Exclusive: U.S. backup debt plan doesn't support rating: Moody's
NEW YORK (Reuters) - A backup plan to raise the U.S. debt ceiling and avoid default could still lead to a negative outlook on the country's ratings, Moody's said on Tuesday, highlighting the plan's failure to substantially reduce the deficit.
The back-up plan offered by Senator Mitch McConnell would avoid any immediate downgrade of the coveted U.S. triple-A rating, Moody's analyst Steven Hess told Reuters in an interview, bringing relief to investors who fear an imminent downgrade of the coveted U.S. triple-A rating.
"But the numbers that are being discussed in terms of any possible deficit reduction coming out of this plan don't seem to be very large," Hess said. "Therefore, this plan might result in a negative outlook on the rating."
A negative outlook is a sign the rating may be downgraded in 12 to 18 months.
McConnell's plan, which is being negotiated with Senate Majority Leader Harry Reid, would include about $1.5 trillion in deficit-reduction measures.
Hess said a "much larger amount" of deficit-reduction measures would be necessary for Moody's to affirm U.S. ratings with a stable outlook.
In the most recent development in Washington on Tuesday, President Barack Obama supported efforts by a bipartisan group of U.S. senators with a more ambitious budget plan that includes $3.75 trillion in savings over 10 years.
Asked about the ideal size of the deficit-reduction measures, Hess said $4 trillion "could lead us to affirm the rating at Aaa with a stable outlook, if those measures were actually adopted."

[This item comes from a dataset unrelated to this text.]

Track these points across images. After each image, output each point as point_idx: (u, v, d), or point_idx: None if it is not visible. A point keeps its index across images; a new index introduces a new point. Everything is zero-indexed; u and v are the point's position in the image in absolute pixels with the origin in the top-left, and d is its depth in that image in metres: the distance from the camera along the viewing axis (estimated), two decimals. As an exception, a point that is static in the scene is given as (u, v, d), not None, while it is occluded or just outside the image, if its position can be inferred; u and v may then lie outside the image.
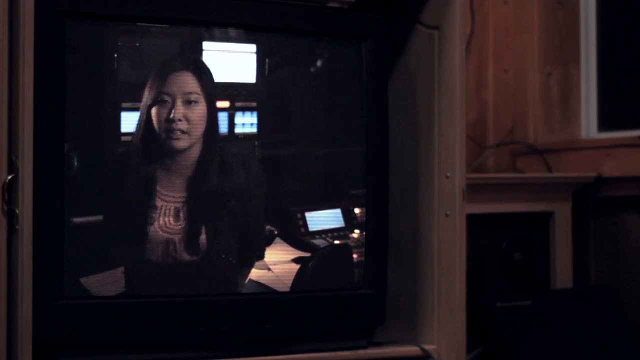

"I'd rather not opine on the numbers in between," he said, also noting that Moody's does not have a view on whether that deficit reduction should be achieved via revenue increase or spending cuts.
McConnell's plan would authorize Obama to raise the debt limit in three increments, totaling $2.5 trillion -- without any mandatory spending cuts -- provided Obama's fellow Democrats go along with it.
The plan would avoid a feared default by the U.S. Treasury in August but would not eliminate the periodic uncertainty related to the debt ceiling, Hess said.
"That event risk would still be there because the debt limit would have to be raised again a couple of times before the end of 2012," Hess said.
Moody's currently has U.S. ratings on review for a possible downgrade to account for the growing risk that lawmakers fail to raise the debt ceiling before Treasury runs out of money to keep servicing its obligations.
It has said that, if the government avoids a default, it will likely affirm the country's rating at triple A but it will likely assign a negative outlook on the rating, unless there is a "substantial and credible" budget agreement to cut the deficit.